The next case to which attention is called by the appellant is Hines v. Johnson, 145 Ark. 592, 224 S.W. 989. We do not think the principles announced in that case have any application to the facts in this case. The court held in that case that, where damages are claimed for the death of a child incapable of earning anything or rendering services of any value, the value of its probable future services to the parent during its minority is a matter of conjecture, and may be determined by the jury without the testimony of witnesses. The court also held in that case that the surviving father was the next of kin, and that he could recover, but that the mother could not, for the loss of the child's services.

Appellant also calls attention to the case of Interurban Ry. Co. v. Trainer, 150 Ark. 19, 233 S.W. 816. In that case it was held that the measure of damages to a parent was the pecuniary value of the services during minority, and that, since the parent was entitled to the services of the minor child, the law presumes that the parent has incurred and suffered pecuniary loss and damage in the death of an infant, even before it has arrived at an age to render services of pecuniary value.

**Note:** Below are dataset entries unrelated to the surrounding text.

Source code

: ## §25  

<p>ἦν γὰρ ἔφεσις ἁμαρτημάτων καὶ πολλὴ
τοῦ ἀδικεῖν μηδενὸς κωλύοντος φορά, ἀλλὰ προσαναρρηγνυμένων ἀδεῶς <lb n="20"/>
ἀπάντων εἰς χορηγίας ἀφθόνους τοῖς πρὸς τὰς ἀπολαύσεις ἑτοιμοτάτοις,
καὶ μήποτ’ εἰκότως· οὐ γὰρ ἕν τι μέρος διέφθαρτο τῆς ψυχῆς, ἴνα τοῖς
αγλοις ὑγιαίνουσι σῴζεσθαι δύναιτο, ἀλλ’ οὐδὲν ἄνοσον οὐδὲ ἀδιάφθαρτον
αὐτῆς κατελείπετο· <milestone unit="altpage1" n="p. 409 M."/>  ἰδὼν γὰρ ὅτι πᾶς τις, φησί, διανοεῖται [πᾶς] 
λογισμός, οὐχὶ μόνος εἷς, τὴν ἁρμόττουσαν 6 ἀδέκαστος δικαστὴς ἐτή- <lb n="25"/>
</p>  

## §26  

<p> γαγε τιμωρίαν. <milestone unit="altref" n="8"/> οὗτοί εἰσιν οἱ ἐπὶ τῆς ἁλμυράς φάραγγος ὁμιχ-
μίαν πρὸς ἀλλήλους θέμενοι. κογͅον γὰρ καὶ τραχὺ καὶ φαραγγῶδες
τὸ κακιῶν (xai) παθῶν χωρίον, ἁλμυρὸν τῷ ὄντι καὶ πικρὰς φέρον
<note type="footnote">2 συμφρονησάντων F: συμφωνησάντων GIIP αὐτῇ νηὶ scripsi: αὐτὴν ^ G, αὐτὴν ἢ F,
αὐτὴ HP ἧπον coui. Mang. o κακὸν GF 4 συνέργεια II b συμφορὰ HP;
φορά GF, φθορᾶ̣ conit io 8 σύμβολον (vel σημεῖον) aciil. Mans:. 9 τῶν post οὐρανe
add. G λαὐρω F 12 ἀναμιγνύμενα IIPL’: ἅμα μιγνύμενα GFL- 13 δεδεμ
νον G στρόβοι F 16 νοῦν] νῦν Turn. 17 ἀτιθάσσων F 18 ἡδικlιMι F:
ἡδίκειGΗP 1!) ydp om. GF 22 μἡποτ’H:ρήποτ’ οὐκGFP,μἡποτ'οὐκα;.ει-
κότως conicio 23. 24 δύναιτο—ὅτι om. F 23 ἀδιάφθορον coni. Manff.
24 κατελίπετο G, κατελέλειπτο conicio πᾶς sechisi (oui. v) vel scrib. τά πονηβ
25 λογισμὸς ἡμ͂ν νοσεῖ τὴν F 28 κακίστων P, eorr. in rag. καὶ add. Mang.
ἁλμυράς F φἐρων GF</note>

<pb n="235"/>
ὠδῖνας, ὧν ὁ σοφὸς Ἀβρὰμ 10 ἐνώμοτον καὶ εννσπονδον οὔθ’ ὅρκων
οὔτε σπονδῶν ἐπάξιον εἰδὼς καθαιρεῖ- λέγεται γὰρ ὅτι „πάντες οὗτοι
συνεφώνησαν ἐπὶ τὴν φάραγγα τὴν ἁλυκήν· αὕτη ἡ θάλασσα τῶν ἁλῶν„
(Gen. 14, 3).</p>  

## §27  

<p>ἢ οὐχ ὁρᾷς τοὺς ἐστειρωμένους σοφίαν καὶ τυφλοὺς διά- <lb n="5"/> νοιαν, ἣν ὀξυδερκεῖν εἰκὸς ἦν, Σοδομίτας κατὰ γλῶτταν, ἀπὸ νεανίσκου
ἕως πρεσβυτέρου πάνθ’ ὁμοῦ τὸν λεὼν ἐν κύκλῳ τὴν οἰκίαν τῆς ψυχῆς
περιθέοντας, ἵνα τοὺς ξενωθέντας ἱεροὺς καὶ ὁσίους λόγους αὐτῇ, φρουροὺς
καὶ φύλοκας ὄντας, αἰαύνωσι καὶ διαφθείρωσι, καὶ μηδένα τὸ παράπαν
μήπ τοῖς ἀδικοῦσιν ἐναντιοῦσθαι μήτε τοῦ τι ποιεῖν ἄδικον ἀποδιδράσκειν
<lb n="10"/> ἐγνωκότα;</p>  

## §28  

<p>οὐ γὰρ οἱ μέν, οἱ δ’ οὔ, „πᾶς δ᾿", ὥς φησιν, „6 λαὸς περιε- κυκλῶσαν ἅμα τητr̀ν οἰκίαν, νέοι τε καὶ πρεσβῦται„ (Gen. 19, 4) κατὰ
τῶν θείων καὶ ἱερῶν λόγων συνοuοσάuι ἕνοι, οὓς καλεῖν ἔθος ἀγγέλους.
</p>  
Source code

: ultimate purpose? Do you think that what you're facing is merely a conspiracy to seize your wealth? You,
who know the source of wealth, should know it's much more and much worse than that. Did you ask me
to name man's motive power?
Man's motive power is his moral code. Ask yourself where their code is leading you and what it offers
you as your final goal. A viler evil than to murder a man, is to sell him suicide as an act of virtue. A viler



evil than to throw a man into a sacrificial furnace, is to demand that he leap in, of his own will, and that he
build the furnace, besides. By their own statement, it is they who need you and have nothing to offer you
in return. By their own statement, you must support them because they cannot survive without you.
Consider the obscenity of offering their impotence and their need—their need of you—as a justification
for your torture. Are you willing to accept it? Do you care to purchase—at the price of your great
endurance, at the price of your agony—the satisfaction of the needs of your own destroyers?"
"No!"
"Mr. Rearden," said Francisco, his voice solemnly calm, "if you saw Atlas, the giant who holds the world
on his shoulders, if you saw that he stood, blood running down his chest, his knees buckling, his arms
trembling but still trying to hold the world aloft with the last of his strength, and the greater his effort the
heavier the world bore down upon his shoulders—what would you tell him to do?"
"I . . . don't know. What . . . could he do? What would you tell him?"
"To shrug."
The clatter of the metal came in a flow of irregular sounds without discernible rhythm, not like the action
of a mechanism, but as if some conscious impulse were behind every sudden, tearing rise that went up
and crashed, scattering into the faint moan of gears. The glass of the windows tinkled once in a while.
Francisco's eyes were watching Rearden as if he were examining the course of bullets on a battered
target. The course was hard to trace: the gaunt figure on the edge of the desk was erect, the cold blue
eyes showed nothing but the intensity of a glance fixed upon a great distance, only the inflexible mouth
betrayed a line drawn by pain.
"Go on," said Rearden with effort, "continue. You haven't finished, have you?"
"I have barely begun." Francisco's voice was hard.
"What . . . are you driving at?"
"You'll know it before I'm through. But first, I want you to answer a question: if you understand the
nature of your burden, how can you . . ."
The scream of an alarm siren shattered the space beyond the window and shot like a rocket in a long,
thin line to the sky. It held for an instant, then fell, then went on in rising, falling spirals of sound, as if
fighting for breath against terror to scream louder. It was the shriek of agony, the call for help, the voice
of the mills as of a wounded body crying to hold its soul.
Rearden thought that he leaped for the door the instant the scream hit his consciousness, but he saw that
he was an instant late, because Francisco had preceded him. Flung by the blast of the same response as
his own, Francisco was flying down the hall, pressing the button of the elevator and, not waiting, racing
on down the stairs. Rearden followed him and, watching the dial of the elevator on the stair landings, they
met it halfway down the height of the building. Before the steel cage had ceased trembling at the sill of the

But this court has held that, where the evidence shows contributions to the parent by the son, and where the evidence would justify the finding of the jury that he would contribute in the future, and that the father had a reasonable expectation of deceiving contributions in the future, this evidence would justify recovery. Fordyce v. *461 McCants, 55 Ark. 384, 18 S.W. 371; St. L., Memphis S.E. Rd. Co. v. Garner, 76 Ark. 555, 89 S.W. 550.

The deceased in this case was 22 years old, lived with his parents, worked on the farm for them, did not receive from them any compensation for his work, and the jury returned a verdict for $1,500. There was substantial evidence to sustain the verdict, and we do not think $1,500 was excessive.

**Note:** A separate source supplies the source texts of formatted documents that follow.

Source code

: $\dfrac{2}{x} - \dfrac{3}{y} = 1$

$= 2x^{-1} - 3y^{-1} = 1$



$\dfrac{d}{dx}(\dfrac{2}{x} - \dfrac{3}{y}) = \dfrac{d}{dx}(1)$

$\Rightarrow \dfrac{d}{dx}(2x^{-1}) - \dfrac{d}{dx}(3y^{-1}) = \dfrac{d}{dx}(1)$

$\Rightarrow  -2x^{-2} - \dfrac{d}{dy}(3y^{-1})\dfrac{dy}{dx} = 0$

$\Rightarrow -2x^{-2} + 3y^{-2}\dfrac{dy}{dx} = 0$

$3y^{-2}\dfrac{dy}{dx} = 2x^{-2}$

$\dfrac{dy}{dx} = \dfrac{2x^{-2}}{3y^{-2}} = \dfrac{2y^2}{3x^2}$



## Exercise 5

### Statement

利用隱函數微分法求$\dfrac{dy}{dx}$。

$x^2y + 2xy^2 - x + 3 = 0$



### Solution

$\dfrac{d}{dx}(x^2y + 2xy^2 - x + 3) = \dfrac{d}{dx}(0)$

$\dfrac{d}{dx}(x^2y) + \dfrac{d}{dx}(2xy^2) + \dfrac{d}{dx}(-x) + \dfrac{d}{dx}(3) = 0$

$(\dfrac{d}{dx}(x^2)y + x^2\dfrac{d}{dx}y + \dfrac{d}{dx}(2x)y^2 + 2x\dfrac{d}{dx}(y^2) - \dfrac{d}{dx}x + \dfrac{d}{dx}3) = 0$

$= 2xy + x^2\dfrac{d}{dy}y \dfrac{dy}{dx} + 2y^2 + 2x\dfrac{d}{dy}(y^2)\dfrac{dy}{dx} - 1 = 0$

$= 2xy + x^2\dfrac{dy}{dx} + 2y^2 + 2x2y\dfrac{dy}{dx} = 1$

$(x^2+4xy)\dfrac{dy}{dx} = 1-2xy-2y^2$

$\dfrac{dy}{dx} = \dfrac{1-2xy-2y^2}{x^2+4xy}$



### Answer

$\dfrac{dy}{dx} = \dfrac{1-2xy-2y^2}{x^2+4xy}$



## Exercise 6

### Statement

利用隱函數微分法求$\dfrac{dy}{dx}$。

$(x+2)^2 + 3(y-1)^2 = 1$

"Legal liability alone is not the test of the injury in respect of which damages may be recovered; but the reasonable expectation of pecuniary advantage by the relative remaining alive may be taken into account. It is not essential to the recovery of substantial damages by the father of an adult son that the latter had accumulated property, or given pecuniary aid to the former after attaining his majority, other facts being proved which justify the conclusion of substantial loss." Sutherland on Damages, 1273.

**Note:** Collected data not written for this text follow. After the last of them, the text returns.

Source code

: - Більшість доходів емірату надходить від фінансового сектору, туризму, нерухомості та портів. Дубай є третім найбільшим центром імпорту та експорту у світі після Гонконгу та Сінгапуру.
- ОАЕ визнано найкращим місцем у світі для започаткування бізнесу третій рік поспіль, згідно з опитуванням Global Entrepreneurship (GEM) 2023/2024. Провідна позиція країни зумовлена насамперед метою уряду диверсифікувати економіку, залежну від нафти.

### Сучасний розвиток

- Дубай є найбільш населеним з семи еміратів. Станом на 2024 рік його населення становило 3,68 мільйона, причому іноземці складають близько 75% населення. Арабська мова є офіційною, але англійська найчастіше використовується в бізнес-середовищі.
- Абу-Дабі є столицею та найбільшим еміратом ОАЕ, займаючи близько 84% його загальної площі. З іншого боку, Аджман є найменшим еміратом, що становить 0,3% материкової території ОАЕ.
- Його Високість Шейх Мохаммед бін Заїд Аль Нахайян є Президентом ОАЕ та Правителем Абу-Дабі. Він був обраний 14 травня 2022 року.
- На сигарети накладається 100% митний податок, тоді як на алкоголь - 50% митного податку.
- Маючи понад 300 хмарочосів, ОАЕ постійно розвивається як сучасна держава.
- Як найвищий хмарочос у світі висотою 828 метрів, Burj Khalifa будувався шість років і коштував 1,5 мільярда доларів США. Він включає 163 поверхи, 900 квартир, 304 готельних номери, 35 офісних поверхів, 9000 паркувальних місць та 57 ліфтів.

"In case of the killing of an adult child, who is at the time actually rendering services, recovery may be had even in all jurisdictions. * * * A reasonable probability of pecuniary advantage from the continuance of life must be shown; if it is shown, the parent may recover, if not, there can be no recovery. So, where at and before the time of his death the deceased was not contributing to his parent's support, there can be no recovery." Sedgwick on Damages, vol. 2, p. 1117.

The verdict in favor of the appellee for $6,000 for pain and suffering is reduced to $3,500, and affirmed for that amount. We find no other error, and the judgment is in all other respects affirmed.